Collected data:

----

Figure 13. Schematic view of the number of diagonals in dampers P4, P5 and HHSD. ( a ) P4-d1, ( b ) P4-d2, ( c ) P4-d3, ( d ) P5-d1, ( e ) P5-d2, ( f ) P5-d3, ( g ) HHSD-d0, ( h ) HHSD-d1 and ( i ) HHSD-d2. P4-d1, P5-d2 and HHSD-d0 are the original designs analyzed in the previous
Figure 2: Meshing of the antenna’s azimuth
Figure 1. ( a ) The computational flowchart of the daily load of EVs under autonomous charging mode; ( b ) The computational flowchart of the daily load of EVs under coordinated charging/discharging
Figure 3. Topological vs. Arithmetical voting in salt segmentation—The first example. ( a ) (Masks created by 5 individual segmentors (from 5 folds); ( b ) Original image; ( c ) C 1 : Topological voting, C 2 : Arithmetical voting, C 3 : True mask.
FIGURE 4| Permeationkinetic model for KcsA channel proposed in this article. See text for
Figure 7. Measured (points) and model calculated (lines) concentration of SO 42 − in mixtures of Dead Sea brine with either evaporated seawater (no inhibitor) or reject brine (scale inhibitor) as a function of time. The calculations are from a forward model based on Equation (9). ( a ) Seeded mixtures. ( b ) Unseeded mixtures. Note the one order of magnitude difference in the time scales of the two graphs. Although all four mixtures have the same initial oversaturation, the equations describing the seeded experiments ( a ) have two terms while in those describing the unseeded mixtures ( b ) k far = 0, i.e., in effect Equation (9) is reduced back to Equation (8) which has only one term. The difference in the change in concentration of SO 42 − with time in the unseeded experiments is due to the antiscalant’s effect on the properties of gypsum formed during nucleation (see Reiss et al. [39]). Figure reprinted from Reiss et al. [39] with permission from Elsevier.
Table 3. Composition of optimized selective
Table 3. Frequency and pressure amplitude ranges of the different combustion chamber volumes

----

◆ WHAT TO PRODUCE
Reproduce the data exactly. Keep every line intact.

◆ SOLUTION TO THIS PROBLEM
Figure 13. Schematic view of the number of diagonals in dampers P4, P5 and HHSD. ( a ) P4-d1, ( b ) P4-d2, ( c ) P4-d3, ( d ) P5-d1, ( e ) P5-d2, ( f ) P5-d3, ( g ) HHSD-d0, ( h ) HHSD-d1 and ( i ) HHSD-d2. P4-d1, P5-d2 and HHSD-d0 are the original designs analyzed in the previous
Figure 2: Meshing of the antenna’s azimuth
Figure 1. ( a ) The computational flowchart of the daily load of EVs under autonomous charging mode; ( b ) The computational flowchart of the daily load of EVs under coordinated charging/discharging
Figure 3. Topological vs. Arithmetical voting in salt segmentation—The first example. ( a ) (Masks created by 5 individual segmentors (from 5 folds); ( b ) Original image; ( c ) C 1 : Topological voting, C 2 : Arithmetical voting, C 3 : True mask.
FIGURE 4| Permeationkinetic model for KcsA channel proposed in this article. See text for
Figure 7. Measured (points) and model calculated (lines) concentration of SO 42 − in mixtures of Dead Sea brine with either evaporated seawater (no inhibitor) or reject brine (scale inhibitor) as a function of time. The calculations are from a forward model based on Equation (9). ( a ) Seeded mixtures. ( b ) Unseeded mixtures. Note the one order of magnitude difference in the time scales of the two graphs. Although all four mixtures have the same initial oversaturation, the equations describing the seeded experiments ( a ) have two terms while in those describing the unseeded mixtures ( b ) k far = 0, i.e., in effect Equation (9) is reduced back to Equation (8) which has only one term. The difference in the change in concentration of SO 42 − with time in the unseeded experiments is due to the antiscalant’s effect on the properties of gypsum formed during nucleation (see Reiss et al. [39]). Figure reprinted from Reiss et al. [39] with permission from Elsevier.
Table 3. Composition of optimized selective
Table 3. Frequency and pressure amplitude ranges of the different combustion chamber volumes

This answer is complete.